---------- Texte à examiner
Remerciements Thomas Degos / Préfet de Mayotte, Clotilde Kasten / directrice des affaires culturelles, Céline Deroin / adjointe de la directrice des affaires culturelles / Préfecture de Mayotte.
La saison de fouille archéologique s'achève à Acoua. Trois chantiers importants s'y sont déroulés au cours de l'année:
Agnala M'kiri: fouille de la porte de l'enclos villageois (XIIe-XIVe siècles) de mai à septembre 2012. L'étude des niveaux archéologiques du dépotoir a permis d'identifier les évolutions de la consommation alimentaire et de préciser l'évolution stylistique de la céramique locale depuis les origines de l'occupation humaine sur ce site (Xe/XIe siècle).
--------------------
• Exercices à traiter:
**A)** Dans le texte sur les fouilles d'Acoua, de quels siècles date l'enclos villageois d'Agnala M'kiri ?
**B)** Recopiez mot pour mot le passage du texte sur les fouilles d'Acoua qui commence à « Remerciements Thomas Degos » et se termine à « Préfecture de Mayotte. ».
**C)** Dans le texte sur les fouilles d'Acoua, présentez sous forme de liste le paragraphe qui commence par « Agnala M'kiri », en conservant ses faits principaux.
---------- Matériel fourni
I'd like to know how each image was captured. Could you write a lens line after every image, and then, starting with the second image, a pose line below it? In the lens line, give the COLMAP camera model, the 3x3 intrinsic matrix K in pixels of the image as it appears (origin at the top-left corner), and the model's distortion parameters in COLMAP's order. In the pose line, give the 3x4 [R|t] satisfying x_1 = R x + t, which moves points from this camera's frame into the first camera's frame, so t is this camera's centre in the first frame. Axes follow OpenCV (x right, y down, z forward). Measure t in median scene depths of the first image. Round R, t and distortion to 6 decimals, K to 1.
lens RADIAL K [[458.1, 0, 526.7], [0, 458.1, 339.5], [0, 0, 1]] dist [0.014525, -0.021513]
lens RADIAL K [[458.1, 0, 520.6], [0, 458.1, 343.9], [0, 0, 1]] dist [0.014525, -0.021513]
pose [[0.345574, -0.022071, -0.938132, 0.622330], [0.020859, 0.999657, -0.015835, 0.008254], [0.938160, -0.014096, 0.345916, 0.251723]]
--------------------
---------- Matériel fourni
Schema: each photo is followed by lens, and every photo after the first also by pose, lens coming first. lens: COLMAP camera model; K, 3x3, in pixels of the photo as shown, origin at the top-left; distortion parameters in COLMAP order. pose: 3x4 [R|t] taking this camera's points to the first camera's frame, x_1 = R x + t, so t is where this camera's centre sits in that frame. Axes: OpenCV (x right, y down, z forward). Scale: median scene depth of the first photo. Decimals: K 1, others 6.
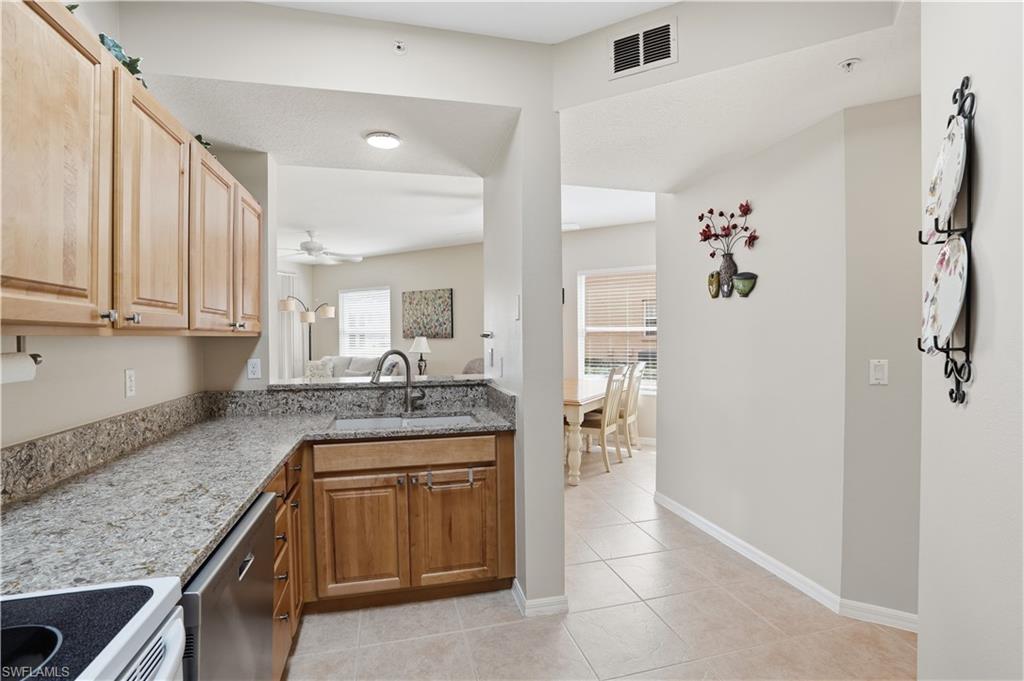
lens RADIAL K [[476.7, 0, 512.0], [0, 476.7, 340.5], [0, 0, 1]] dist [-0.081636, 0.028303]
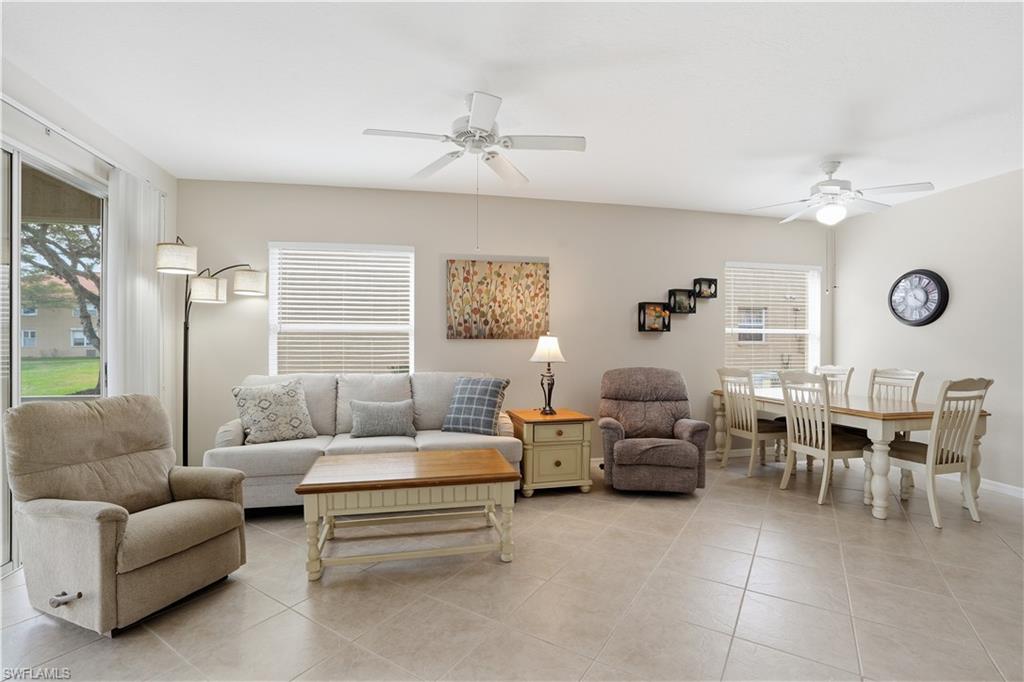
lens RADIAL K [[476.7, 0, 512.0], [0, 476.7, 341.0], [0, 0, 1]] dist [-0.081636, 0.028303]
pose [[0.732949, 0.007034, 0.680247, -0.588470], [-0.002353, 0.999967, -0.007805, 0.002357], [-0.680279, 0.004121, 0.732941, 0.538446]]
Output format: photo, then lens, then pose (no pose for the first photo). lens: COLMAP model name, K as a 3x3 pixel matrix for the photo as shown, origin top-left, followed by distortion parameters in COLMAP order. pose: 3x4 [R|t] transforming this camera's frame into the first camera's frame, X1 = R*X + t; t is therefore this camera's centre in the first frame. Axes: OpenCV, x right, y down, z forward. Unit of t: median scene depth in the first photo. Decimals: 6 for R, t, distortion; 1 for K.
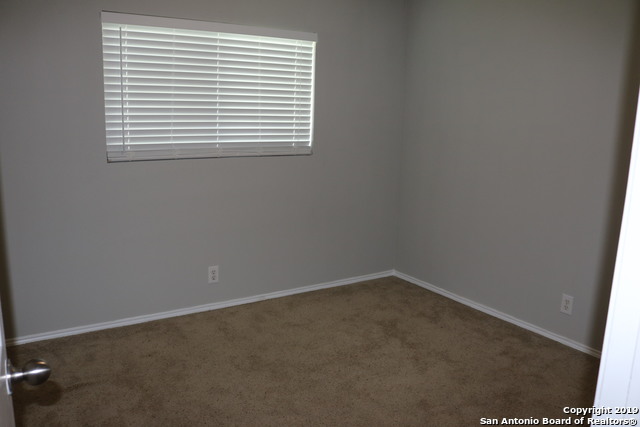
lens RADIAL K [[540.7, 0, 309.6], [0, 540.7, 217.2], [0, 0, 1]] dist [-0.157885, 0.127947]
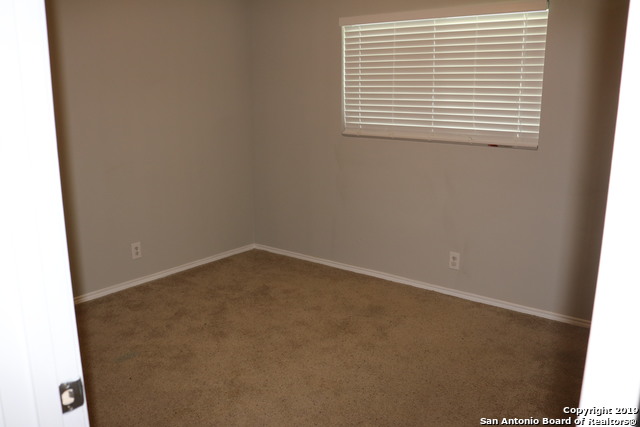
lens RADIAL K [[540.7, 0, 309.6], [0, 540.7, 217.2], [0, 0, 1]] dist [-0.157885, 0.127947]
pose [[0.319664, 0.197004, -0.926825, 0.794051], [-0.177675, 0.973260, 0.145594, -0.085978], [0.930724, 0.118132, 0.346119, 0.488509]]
--------------------
---------- Matériel fourni
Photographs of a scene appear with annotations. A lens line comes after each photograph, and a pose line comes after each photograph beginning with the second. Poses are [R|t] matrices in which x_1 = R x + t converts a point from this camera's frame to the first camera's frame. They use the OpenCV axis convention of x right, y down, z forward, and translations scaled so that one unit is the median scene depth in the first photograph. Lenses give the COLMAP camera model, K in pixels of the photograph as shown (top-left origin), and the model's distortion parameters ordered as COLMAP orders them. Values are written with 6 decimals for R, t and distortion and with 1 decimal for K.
--------------------
• Réponses par exercice:
**A)** Du XIIe au XIVe siècle.

**B)**
Remerciements Thomas Degos / Préfet de Mayotte, Clotilde Kasten / directrice des affaires culturelles, Céline Deroin / adjointe de la directrice des affaires culturelles / Préfecture de Mayotte.

**C)**
- Site : Agnala M'kiri
- Fouille : porte de l'enclos villageois (XIIe-XIVe siècles), de mai à septembre 2012
- Étude des niveaux archéologiques du dépotoir : identification des évolutions de la consommation alimentaire
- Même étude : précision de l'évolution stylistique de la céramique locale depuis les débuts de l'occupation humaine du site (Xe/XIe siècle)